* [Assignment]:
The answer should hold only the lines from the beginning of the material through the one with "There is an identity arrow for each object.", reproduced exactly and without pictures.

* [Supplied records]:
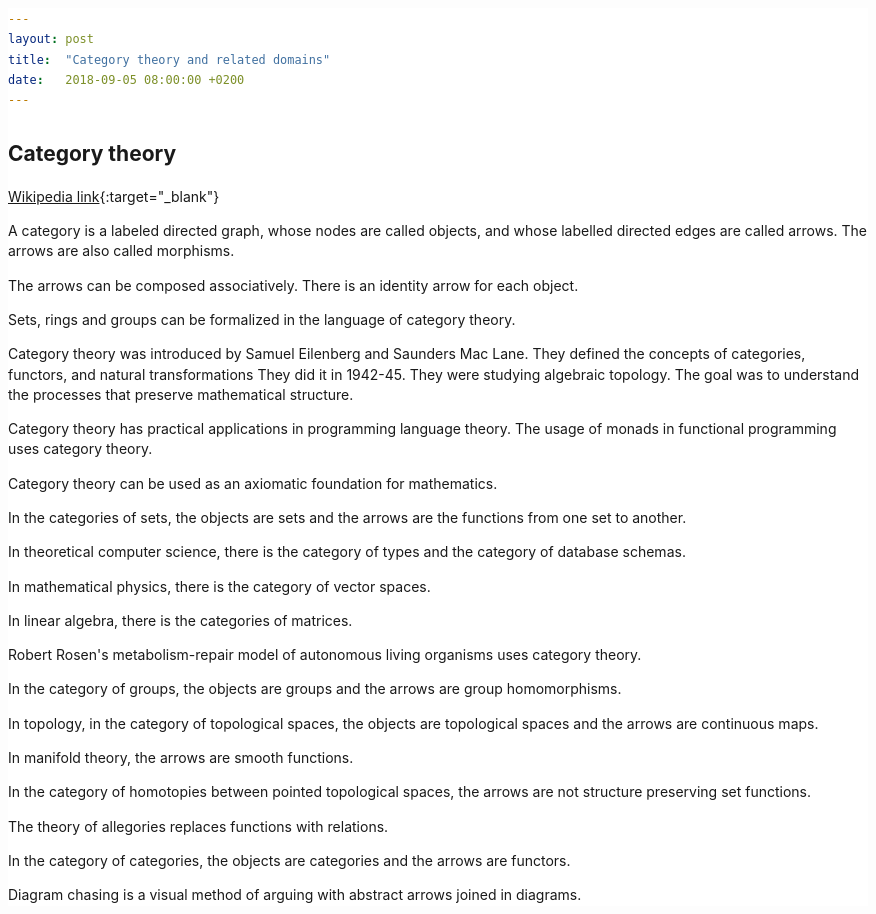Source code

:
 ```yaml
---
layout: post
title:  "Category theory and related domains"
date:   2018-09-05 08:00:00 +0200
---
```


## Category theory

[Wikipedia link][category_theory]{:target="_blank"}

A category is a labeled directed graph, whose nodes are called objects, and whose labelled directed edges are called arrows.
The arrows are also called morphisms.

The arrows can be composed associatively.
There is an identity arrow for each object.

Sets, rings and groups can be formalized in the language of category theory.

Category theory was introduced by Samuel Eilenberg and Saunders Mac Lane.
They defined the concepts of categories, functors, and natural transformations
They did it in 1942-45.
They were studying algebraic topology.
The goal was to understand the processes that preserve mathematical structure.

Category theory has practical applications in programming language theory.
The usage of monads in functional programming uses category theory.

Category theory can be used as an axiomatic foundation for mathematics.

In the categories of sets, the objects are sets and the arrows are the functions from one set to another.

In theoretical computer science, there is the category of types and the category of database schemas.

In mathematical physics, there is the category of vector spaces.

In linear algebra, there is the categories of matrices.

Robert Rosen's metabolism-repair model of autonomous living organisms uses category theory.

In the category of groups, the objects are groups and the arrows are group homomorphisms.

In topology, in the category of topological spaces, the objects are topological spaces and the arrows are continuous maps.

In manifold theory, the arrows are smooth functions.

In the category of homotopies between pointed topological spaces, the arrows are not structure preserving set functions.

The theory of allegories replaces functions with relations.

In the category of categories, the objects are categories and the arrows are functors.

Diagram chasing is a visual method of arguing with abstract arrows joined in diagrams.


[category_theory]: https://en.wikipedia.org/wiki/Category_theory
[domain_theory]: https://en.wikipedia.org/wiki/Domain_theory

* [Task output]:
Source code

:
 ```yaml
---
layout: post
title:  "Category theory and related domains"
date:   2018-09-05 08:00:00 +0200
---
```


## Category theory

[Wikipedia link][category_theory]{:target="_blank"}

A category is a labeled directed graph, whose nodes are called objects, and whose labelled directed edges are called arrows.
The arrows are also called morphisms.

The arrows can be composed associatively.
There is an identity arrow for each object.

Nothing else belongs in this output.